Technologist warns not to use Wordpress.com over unsecure networks

A staff technologist for the Electronic Frontier Foundation has stumbled across a cookie that Wordpress.com uses to transmit login credentials in plain text to the authentication endpoint, leaving sites open to simple hijacking attempts. Yan Zhu posted about the discovery, detailing the information about how the information in the cookie could be used to access another's site if intercepted.

The cookie contains a tag labeled "wordpress_logged_in" that is set once a user logs into Wordpress. Once the login is successful the cookie is set to an expiration in three years, even if a user logs out of the system. If the cookie is snagged by someone over an unsecured network, they can control certain aspects of the blog and privileges of Wordpress.com.

Even though this type tag in a cookie is common, there is a larger problem because it is sent in plain text rather than utilizing any sort of encryption. This makes the process of getting into a blog easier since a malicious person can use the cookie on their own without much hassle. They only need to paste the cookie into a new browser profile. This leaves Wordpress.com users two options to invalidate the cookie, either wait three years or change the account password.

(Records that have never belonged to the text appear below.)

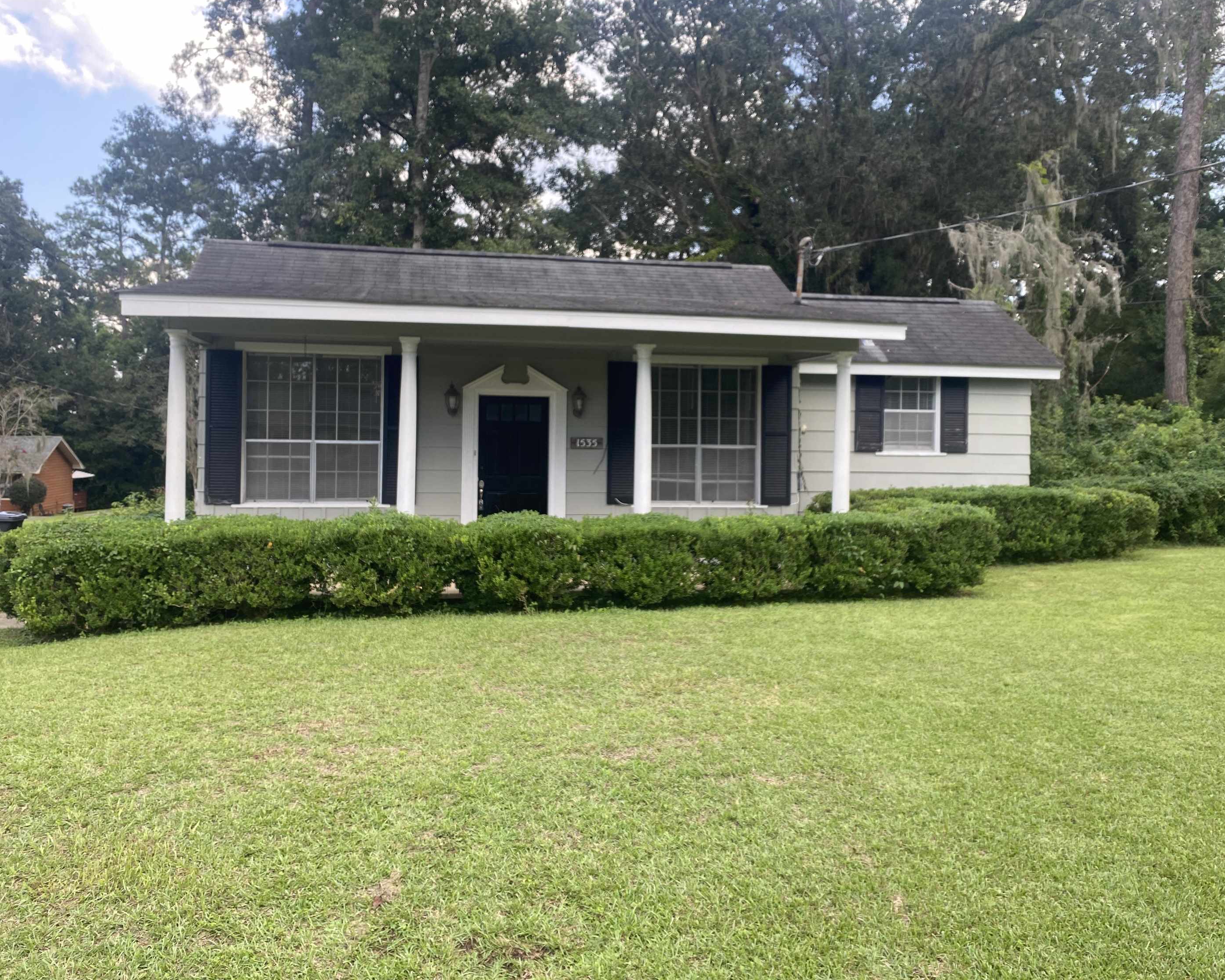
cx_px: 598
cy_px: 473
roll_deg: -0.4
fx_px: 1015
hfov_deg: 62.2
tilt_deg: -1.1
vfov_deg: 51.5
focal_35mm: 28
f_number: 1.8
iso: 32
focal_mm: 4.25
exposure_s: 1/352
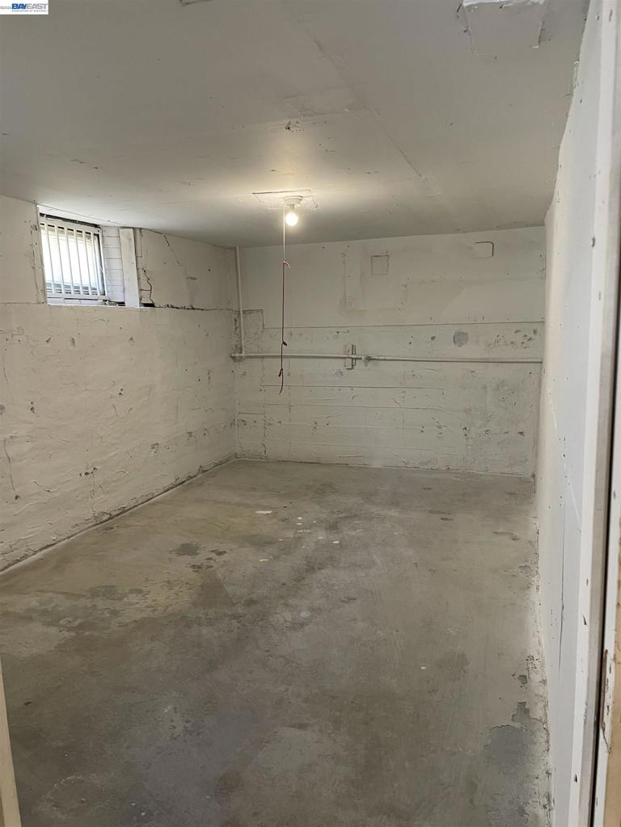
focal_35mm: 26
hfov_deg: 53.1
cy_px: 414
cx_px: 310
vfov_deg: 67.3
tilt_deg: -6.9
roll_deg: +2.2
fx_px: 622
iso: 320
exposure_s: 1/60
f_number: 1.6
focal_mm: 4.2
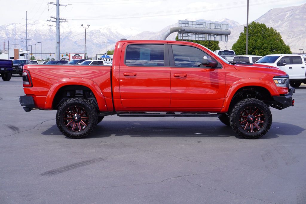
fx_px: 421
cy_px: 102
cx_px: 153
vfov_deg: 27.3
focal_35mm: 50
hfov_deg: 39.9
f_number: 9
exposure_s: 1/100
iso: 100
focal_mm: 33
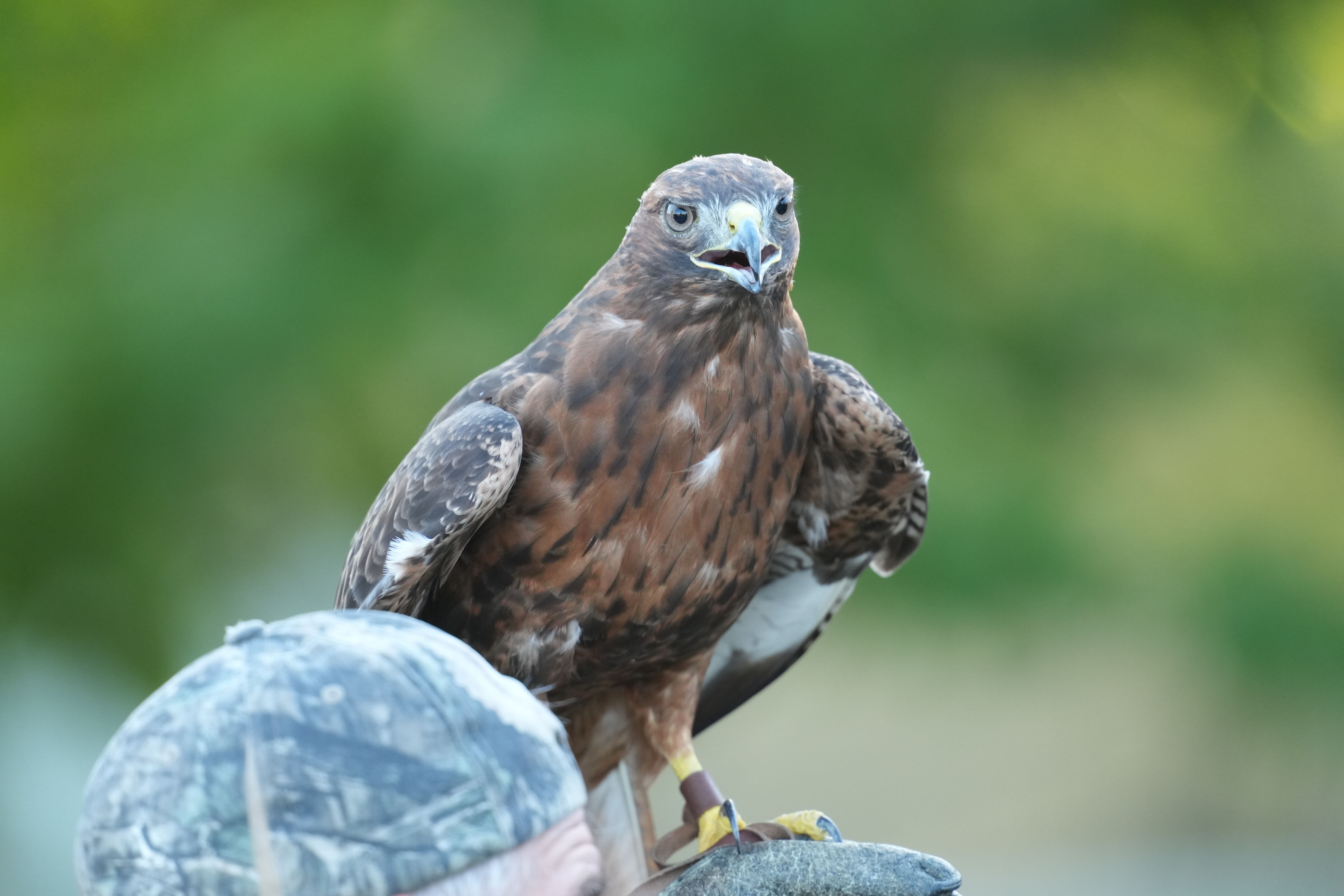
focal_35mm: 600
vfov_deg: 2.3
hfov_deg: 3.4
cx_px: 672
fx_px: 22398
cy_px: 448
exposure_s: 1/160
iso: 2000
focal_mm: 600
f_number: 5.6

Luckily someone hijacking the account won't be able to change the password on the account with the cookie, but there are a number of other things that can be seen and done. Of the actions, several are ones that could be undone, like creating new posts and entire blog sites that could be created or posting in comments under the captured login. Others, like the ability to activate two-factor authentication if it isn't already active on the account, pose a larger problem of getting access back.

Even though the problem seems to be related to Wordpress.com account, it doesn't mean that self-hosted Wordpress sites are excluded from the problem. It is recommended that these sites are on servers that use SSL, with Wordpress set to auth flag "secure" for the cookies. Zhu recommends that Wordpress.com users refrain from logging in on unsecured, untrusted networks until Wordpress has a fix in place.

Zhu was contacted by Andrew Nacin of Wordpress after cluing the company in on the problem. Nacin said that the auth cookies would be invalidated when a session ends in the next Wordpress release. The company is also looking to improve SSL support.